It’s incredibly easy to get carried away if you let your mind wander into the possibilities of technological evolution. Hollywood’s obsession with sci-fi over the years has had many of us conjuring up images of what is possible – how super will supercomputers really be? How close will we get to Minority Report’s predicted style of advertising? And if we want to get dark, could AI kill its own creator?

Before we get that far, though, let’s take a step back and look at innovation and progression beyond technology. Earlier this year in their Why It’s Almost Impossible to… series, WIRED looked at how quickly a Rubik’s Cube can be solved. The same principle goes for the 100-metre sprint – the record currently stands at 9.53 seconds, and over time this will gradually reduce, but there will come a time where no further progress can be made. Humans can only move so fast; a Rubik’s Cube can only turn so efficiently; technology can only develop so much.

So, at what point do we draw a line in the sand and accept we can’t go any further?

Well, we don’t. If you rewound 100 years, people would never believe you could have the entire world’s music library in your pocket, and now it’s second nature. The short answer is that we simply don’t know what we can achieve, and therefore we don’t know how far we will go – but that doesn’t change the fact that there are, ultimately, limitations to what is possible.

A prime example of this is the ending of Moore’s law, which estimated the number of transistors in a dense integrated circuit would double every two years. From that prediction being made in 1965 until very recently, this was the case. But you can only innovate so far and today’s technology no longer fits into that remit, as Moore’s law came to an end last year showing that innovation slows and, eventually, stops.

While we don’t know much of what is possible, we do know that we are on course to reach the technological singularity. At that stage, innovation will be taken out of our hands and technology will begin advancing itself, charting its own course to the top and taking control of its own process – scary stuff that fits right in with that Hollywood lark. But right now, and for the foreseeable future, we’re not at that stage and we need to ensure that we’re doing everything we can to advance technology for good, allowing innovations to positively shape people’s lives.

That can only be done by getting the right people in the right places. When you take such a broad outlook on things, the tech sector can be a difficult place to work – but it also means that it’s exciting. Professionals in the industry tasked with innovating need to be as flexible as they are creative to make the most of new possibilities as and when they come about.

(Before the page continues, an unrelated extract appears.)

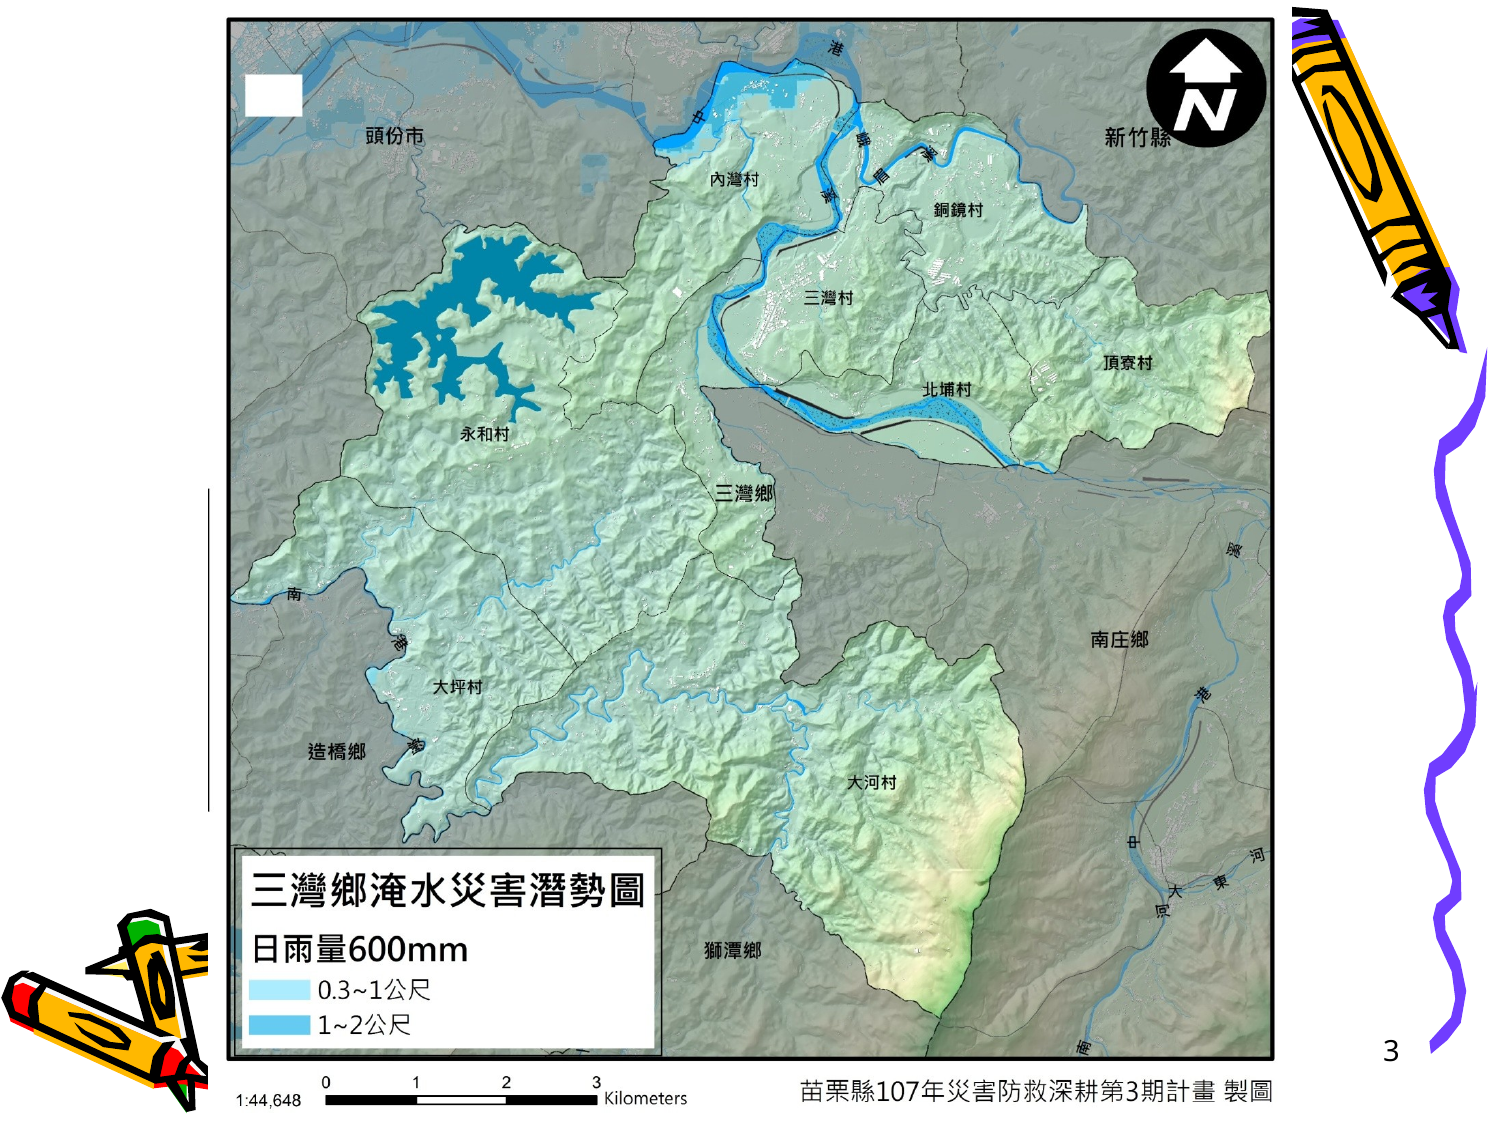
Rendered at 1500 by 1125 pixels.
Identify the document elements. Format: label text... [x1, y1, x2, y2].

picture [208, 0, 1292, 1125]
text_box <編號> [1292, 1025, 1415, 1101]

Who knows what we’ll be able to achieve tomorrow? Maybe one day we’ll have smartphones in our hands, connected cities that run themselves and brain-machine interfaces. Ultimately, there is a dead end to be hit but we won’t know where it is until we hit it. At some point we’ll run into tech’s glass door but innovation won’t stop, it merely shifts the goalposts and changes our focus. Innovation is at the heart of humanity, so we’ll keep moving forward regardless – even when the robots take everything off our hands.